### What is required
In the records below, swap every "series" for "data set" and keep everything else the same. Leave the pictures out of your version.

### Material to process
*-*-*

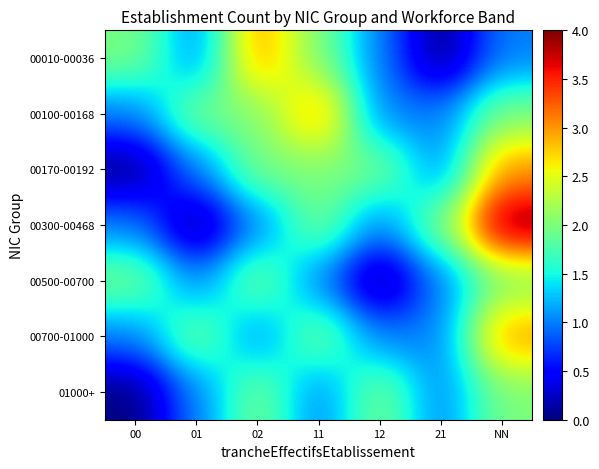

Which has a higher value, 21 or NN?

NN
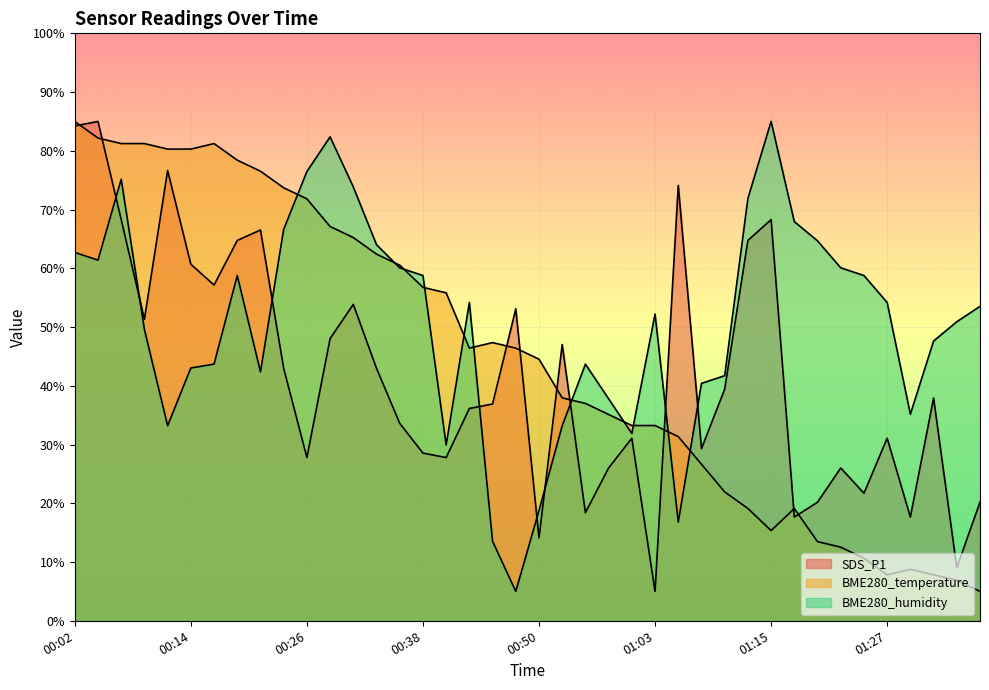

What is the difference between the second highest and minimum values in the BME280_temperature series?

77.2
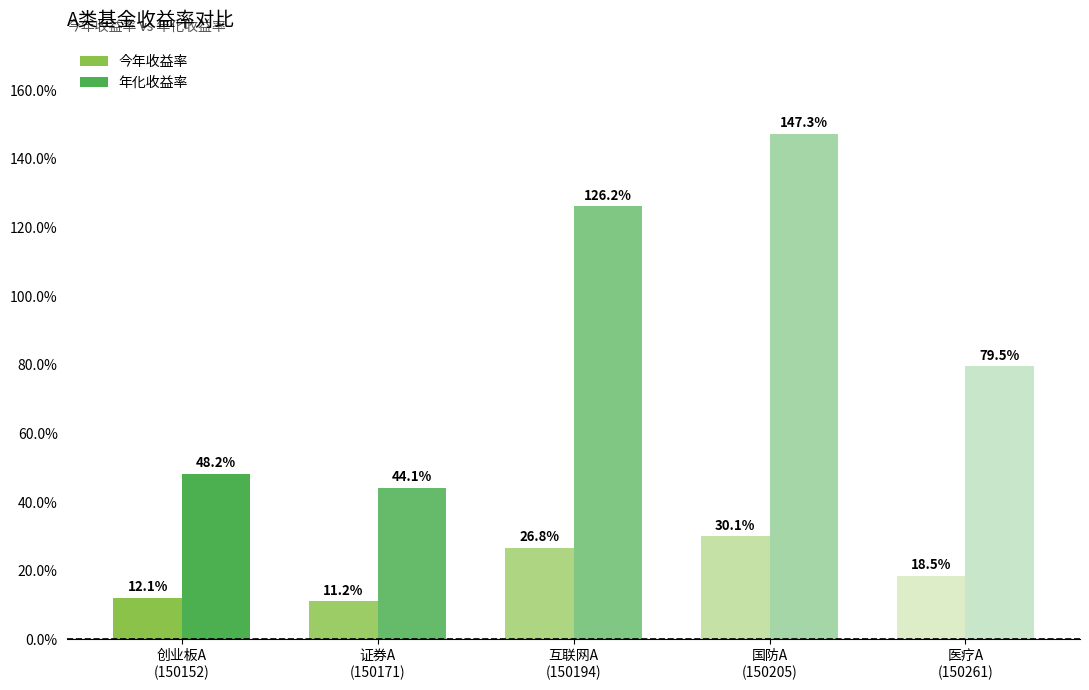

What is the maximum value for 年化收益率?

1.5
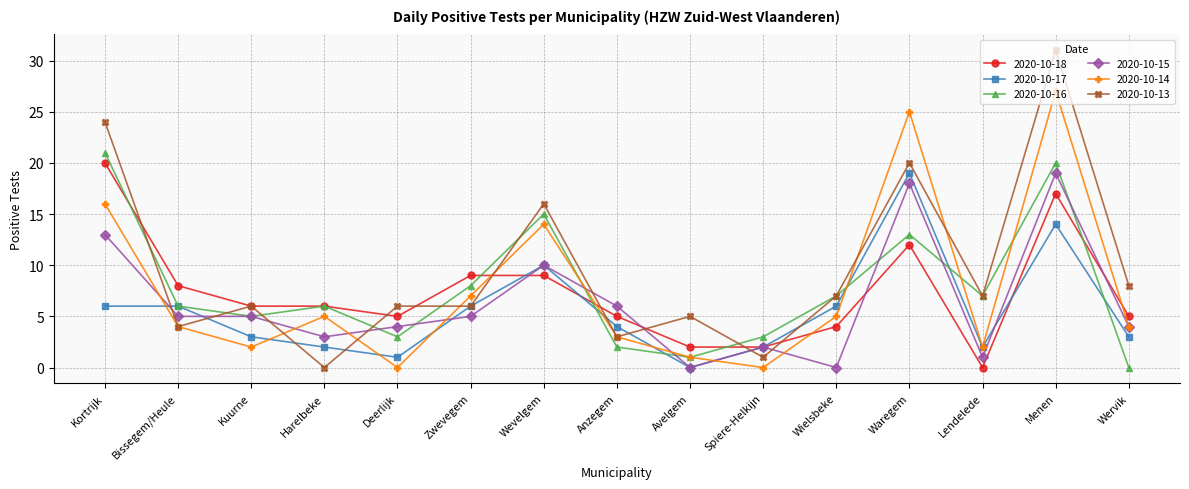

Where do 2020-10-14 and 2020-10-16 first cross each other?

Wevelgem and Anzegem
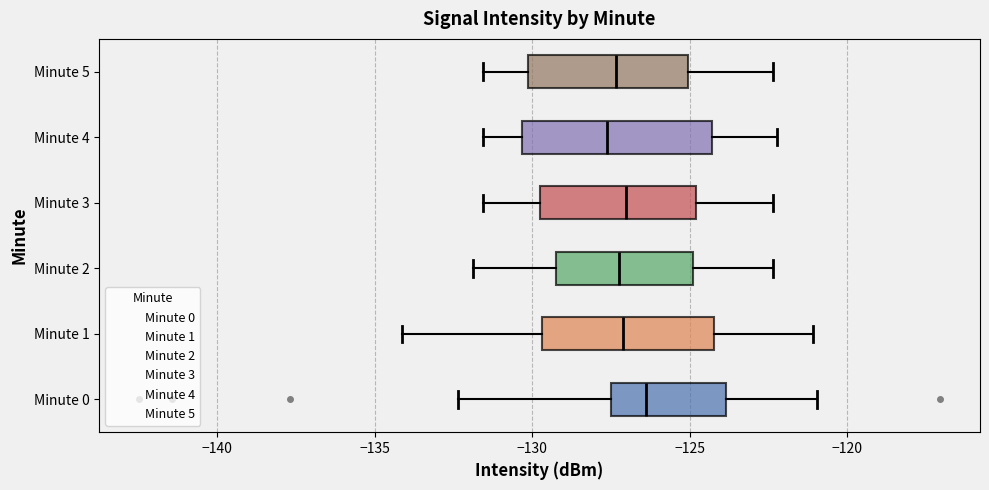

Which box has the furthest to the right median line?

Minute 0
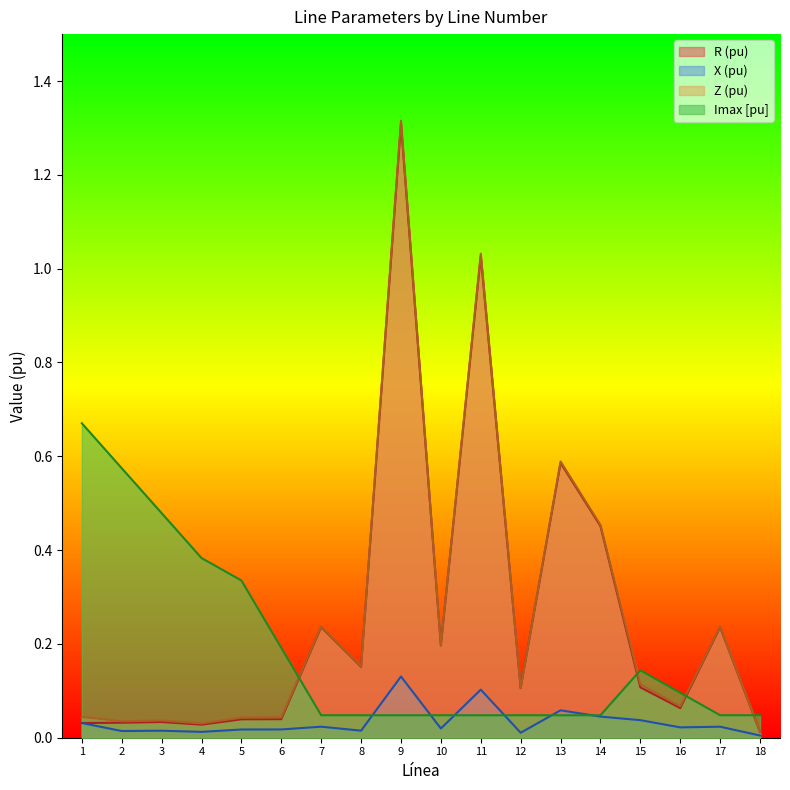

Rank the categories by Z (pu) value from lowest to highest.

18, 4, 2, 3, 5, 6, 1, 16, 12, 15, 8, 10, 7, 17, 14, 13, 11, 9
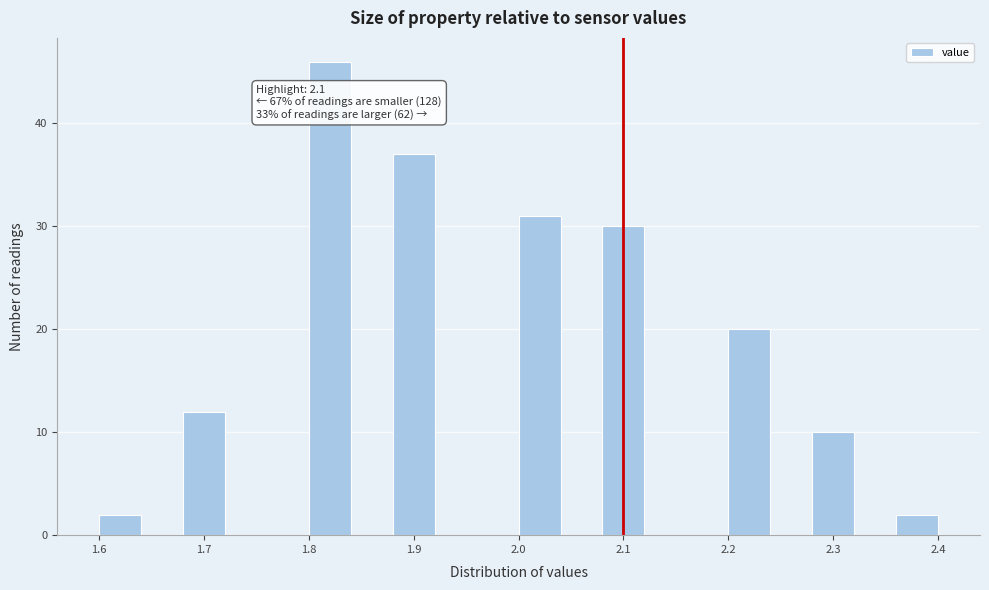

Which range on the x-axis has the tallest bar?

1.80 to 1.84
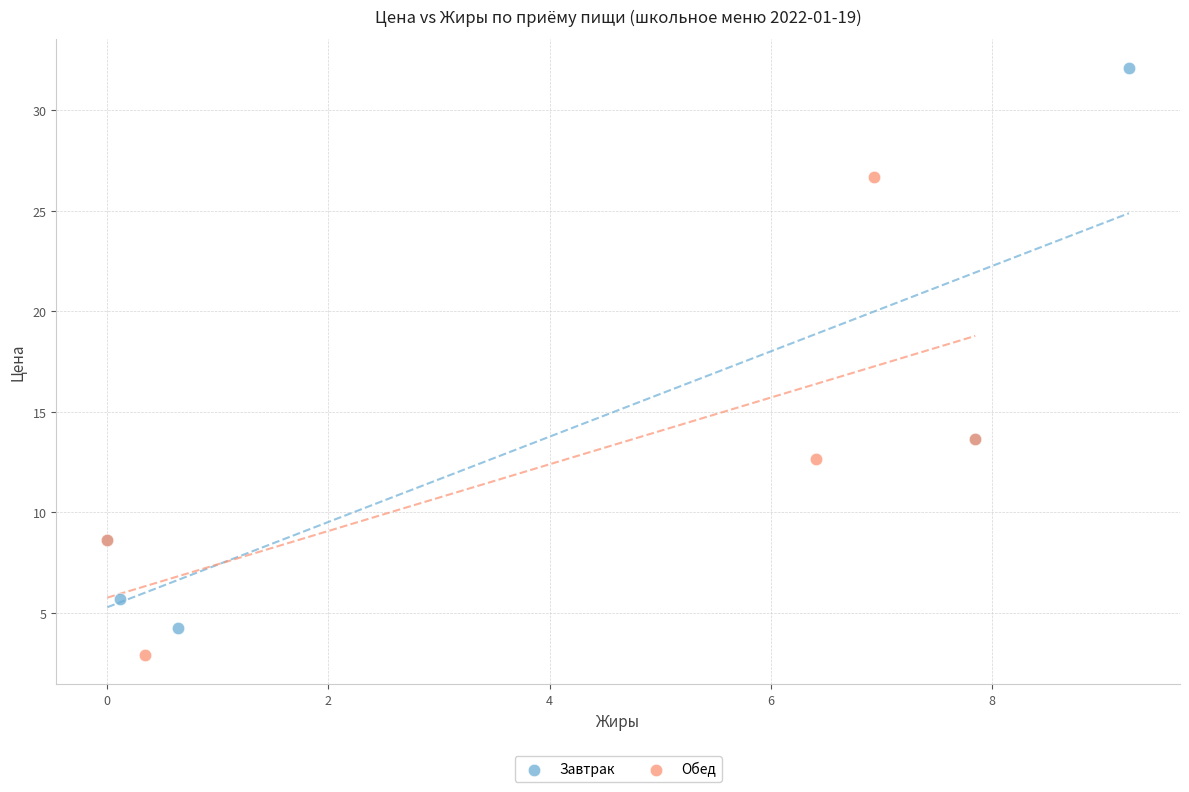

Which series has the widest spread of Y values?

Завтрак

*-*-*

### Result for this task
Which has a higher value, 21 or NN?

NN

What is the difference between the second highest and minimum values in the BME280_temperature data set?

77.2

What is the maximum value for 年化收益率?

1.5

Where do 2020-10-14 and 2020-10-16 first cross each other?

Wevelgem and Anzegem

Which box has the furthest to the right median line?

Minute 0

Rank the categories by Z (pu) value from lowest to highest.

18, 4, 2, 3, 5, 6, 1, 16, 12, 15, 8, 10, 7, 17, 14, 13, 11, 9

Which range on the x-axis has the tallest bar?

1.80 to 1.84

Which data set has the widest spread of Y values?

Завтрак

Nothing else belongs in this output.